Prompt Iteration in Action
| Version | Prompt | Unnatural | Sentiment |
|---|---|---|---|
| V1 | "What are your hobbies?" | 54% | 2.6/5 |
| V2 | "Tell me about your hobbies." | 38% | 3.4/5 |
| V3 | "What do you usually like to do in your free time?" | 22% | 4.3/5 |
reduction in unnatural AI phrasing through systematic prompt iteration.
point increase in learner sentiment (avg) as prompts became more natural.
This feedback loop didn't just improve the product. It established a new way of working — treating prompt tone, pacing, and phrasing as UX artifacts with the same rigor as interface design.
The Shipped Experience
A confidence-building system.
The final product was more than a chat feature. It was designed to help learners practice speaking in a way that felt safe, structured, and motivating.
Scenario Selector
Learners choose from relevant, real-world contexts — job interviews, travel situations, language exams. Every session feels purposeful, never random.

Voice-Powered Chat Interface
Tap-and-hold mic input inspired by WhatsApp, with real-time visual cues.

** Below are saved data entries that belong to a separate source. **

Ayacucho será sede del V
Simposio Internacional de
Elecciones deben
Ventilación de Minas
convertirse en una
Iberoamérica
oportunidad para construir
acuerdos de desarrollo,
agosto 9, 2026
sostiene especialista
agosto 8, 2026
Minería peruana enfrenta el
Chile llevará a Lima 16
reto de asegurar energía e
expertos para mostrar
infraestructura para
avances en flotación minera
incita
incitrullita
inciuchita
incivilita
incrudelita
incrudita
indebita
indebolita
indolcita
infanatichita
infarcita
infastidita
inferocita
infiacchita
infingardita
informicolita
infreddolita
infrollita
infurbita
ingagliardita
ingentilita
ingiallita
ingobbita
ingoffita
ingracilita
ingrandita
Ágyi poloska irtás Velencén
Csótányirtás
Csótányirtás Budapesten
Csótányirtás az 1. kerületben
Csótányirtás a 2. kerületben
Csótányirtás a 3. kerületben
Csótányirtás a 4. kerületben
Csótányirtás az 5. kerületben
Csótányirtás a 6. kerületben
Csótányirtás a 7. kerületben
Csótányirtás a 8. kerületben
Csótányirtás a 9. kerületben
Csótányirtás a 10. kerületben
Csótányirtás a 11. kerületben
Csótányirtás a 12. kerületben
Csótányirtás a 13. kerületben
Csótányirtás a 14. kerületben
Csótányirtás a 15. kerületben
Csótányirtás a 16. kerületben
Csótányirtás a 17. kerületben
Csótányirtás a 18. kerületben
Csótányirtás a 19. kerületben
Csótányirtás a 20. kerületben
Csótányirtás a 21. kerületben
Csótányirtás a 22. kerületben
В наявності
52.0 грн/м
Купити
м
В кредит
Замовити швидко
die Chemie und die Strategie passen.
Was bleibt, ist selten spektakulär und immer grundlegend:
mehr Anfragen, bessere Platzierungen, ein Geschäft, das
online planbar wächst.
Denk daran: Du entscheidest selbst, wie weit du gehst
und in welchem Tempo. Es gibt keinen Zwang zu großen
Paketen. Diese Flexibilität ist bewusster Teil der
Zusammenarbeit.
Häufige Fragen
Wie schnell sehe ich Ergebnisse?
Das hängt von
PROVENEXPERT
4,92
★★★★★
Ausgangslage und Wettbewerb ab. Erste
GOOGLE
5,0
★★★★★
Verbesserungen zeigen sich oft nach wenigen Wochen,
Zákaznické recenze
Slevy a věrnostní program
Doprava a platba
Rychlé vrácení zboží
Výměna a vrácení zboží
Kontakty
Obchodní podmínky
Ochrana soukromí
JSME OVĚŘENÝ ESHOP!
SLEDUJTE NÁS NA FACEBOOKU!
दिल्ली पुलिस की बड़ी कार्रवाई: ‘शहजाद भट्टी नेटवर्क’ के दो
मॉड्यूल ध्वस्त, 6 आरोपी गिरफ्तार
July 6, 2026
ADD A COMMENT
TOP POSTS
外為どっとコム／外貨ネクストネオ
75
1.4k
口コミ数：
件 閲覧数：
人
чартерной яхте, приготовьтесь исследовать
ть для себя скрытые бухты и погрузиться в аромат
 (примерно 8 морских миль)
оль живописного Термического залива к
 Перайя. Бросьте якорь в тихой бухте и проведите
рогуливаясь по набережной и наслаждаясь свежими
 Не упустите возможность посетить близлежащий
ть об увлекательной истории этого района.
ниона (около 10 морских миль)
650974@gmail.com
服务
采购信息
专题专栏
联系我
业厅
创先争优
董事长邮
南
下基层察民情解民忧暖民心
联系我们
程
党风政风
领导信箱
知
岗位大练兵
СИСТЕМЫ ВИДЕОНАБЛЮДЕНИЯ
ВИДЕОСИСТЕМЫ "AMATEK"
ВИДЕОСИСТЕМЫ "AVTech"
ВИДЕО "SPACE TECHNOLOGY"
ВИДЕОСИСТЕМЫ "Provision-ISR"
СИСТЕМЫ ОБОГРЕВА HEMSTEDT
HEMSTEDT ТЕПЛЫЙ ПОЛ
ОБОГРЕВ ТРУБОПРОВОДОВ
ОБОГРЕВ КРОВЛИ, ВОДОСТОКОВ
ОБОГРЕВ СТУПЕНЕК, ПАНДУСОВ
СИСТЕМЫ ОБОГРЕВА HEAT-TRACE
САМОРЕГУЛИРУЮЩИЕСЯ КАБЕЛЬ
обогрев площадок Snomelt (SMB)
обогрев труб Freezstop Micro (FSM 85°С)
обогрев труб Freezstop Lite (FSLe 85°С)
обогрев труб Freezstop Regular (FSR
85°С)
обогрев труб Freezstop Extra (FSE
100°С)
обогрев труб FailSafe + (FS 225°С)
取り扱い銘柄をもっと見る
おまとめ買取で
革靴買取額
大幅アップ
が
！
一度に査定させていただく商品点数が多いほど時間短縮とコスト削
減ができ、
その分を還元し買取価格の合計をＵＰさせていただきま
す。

Speaking feels familiar and low-friction.


Guided Feedback Screen
Encouraging post-conversation summaries that highlight strengths, reinforce new vocabulary, and offer gentle suggestions — without overwhelming corrections.

Results
Learner activation in the first 3 weeks.
80%+
Conversation completion rate.
−25%
Unnatural AI phrasing.
+1.5 pts
Learner sentiment post-iteration.
Qualitative
“Motivating,” “realistic,” “helpful without pressure.”
Beyond the numbers, ConvoPro shifted how Babbel thought about AI product quality — establishing prompt behavior as a design discipline, not just an engineering concern.
What Came Next
Strategic opportunities I mapped out.
Adaptive difficulty & feedback personalization
Adjusting tone, vocabulary level, and challenge in real-time based on learner performance.
Confidence scoring model
Exploring ways to surface encouragement patterns based on speaking speed, hesitation, and comprehension — not to rank users, but to support them.
Multi-turn scenario progression
Longer conversation flows simulating real dialogues (interviews, meetings) while maintaining tone consistency.
Feedback customization
Letting users choose their preferred coaching style (grammar-focused, vocabulary growth, soft coaching) to increase repeat usage.

Reflection
Confidence builds when users feel in control, not corrected. That simple truth reshaped how I think about learning tools, feedback design, and what it really means to design for growth.
Designing for emotional context is a strategic advantage.
Speaking a new language is deeply emotional. I learned to treat psychological safety as a design surface — shaping tone, timing, and feedback mechanics to reduce fear and increase confidence.
AI requires a different kind of UX thinking.
Unlike static content, AI behavior is dynamic and emergent. I prototyped AI tone and phrasing, created feedback QA systems, and iterated through transcript-level testing.
Systems thinking drives scale.
This wasn’t about one feature — it was about enabling ongoing improvement. The prompt QA and iteration system I co-designed aligned engineering, content, and learning science around a repeatable workflow.
Influence without authority is essential.
This project required alignment across disciplines — product, didactics, data, engineering. I learned to facilitate conversations, shape strategy collaboratively, and move the team forward with clarity, not control.
TL;DR
Goal: Build an AI conversation coach that increases learner activation. Result: +7% activation, 80%+ completion rate.
How: Designed for psychological safety, not just functionality. Scenario-based structure, coaching-tone feedback, and a prompt QA system that treated AI behavior as a design artifact.
Lead role: Design vision, interaction model, feedback system, AI QA process, cross-functional alignment.